**The task**
Reproduce the listing in full. Omit the pictures.

**Data excerpts**
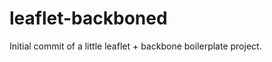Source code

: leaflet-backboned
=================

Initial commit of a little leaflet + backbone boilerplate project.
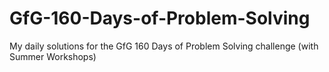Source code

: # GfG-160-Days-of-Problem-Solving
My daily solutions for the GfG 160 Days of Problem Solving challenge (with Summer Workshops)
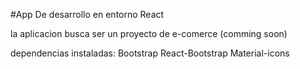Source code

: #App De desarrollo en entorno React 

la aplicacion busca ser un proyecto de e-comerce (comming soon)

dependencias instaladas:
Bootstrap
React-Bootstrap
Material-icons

**Answer to this problem**
Source code

: leaflet-backboned
=================

Initial commit of a little leaflet + backbone boilerplate project.
Source code

: # GfG-160-Days-of-Problem-Solving
My daily solutions for the GfG 160 Days of Problem Solving challenge (with Summer Workshops)
Source code

: #App De desarrollo en entorno React 

la aplicacion busca ser un proyecto de e-comerce (comming soon)

dependencias instaladas:
Bootstrap
React-Bootstrap
Material-icons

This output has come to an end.